We've had our phone cut off. I suspect this is because the fuckwit who's just moved in next door thinks he's in Flat 1, not Flat 2. We're in Flat 1 and the little fucker next door needs to learn his place. We also suddenly seem to be receiving his Council Tax bills, and Cthulhu alone knows what else is fucking going on.
I've fixed the phone thing, mostly during an hour-long support call today, the majority of which consisted of listening to a 45-second excerpt from Eine Kleine Nachtmusik over and over again through a 3kHz line. I did at least get to instruct BT to cut off his phone connection, and if possible, to send a couple of guys round to beat him about the head and neck with a rubber hose. Dear Reader, it pains me to report that they laughed at this perfectly reasonable request. I shall just have to get the Council Tax people to do that bit instead: they have a whole department for that sort of thing.

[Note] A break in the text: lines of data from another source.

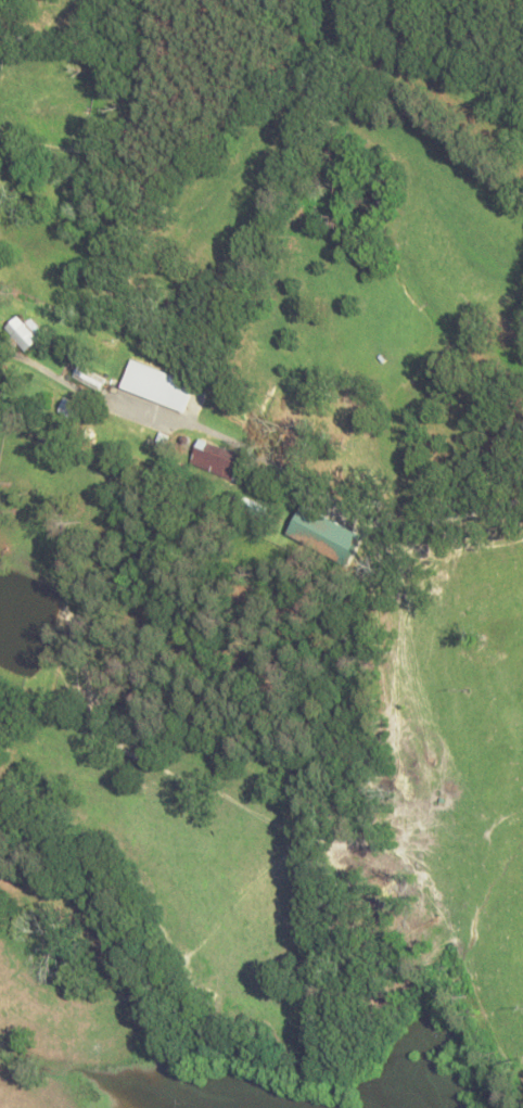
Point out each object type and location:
building: (26, 336)
building: (93, 380)
building: (160, 388)
building: (72, 412)
road: (124, 423)
building: (218, 463)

The most irritating thing about the whole debacle is that the erroneous flat number is 2, not 6, which means that I can't do any of my
Who is Number One spiel.
And I've just heard that the internet connection has now dropped off. There will be violence when I get home.
I know where you live, you bastard! Better than you do, it would seem.
Fortunately, due to the fact that this weekend is going to be absolutely unbearable, I have already laid in copious stocks of booze.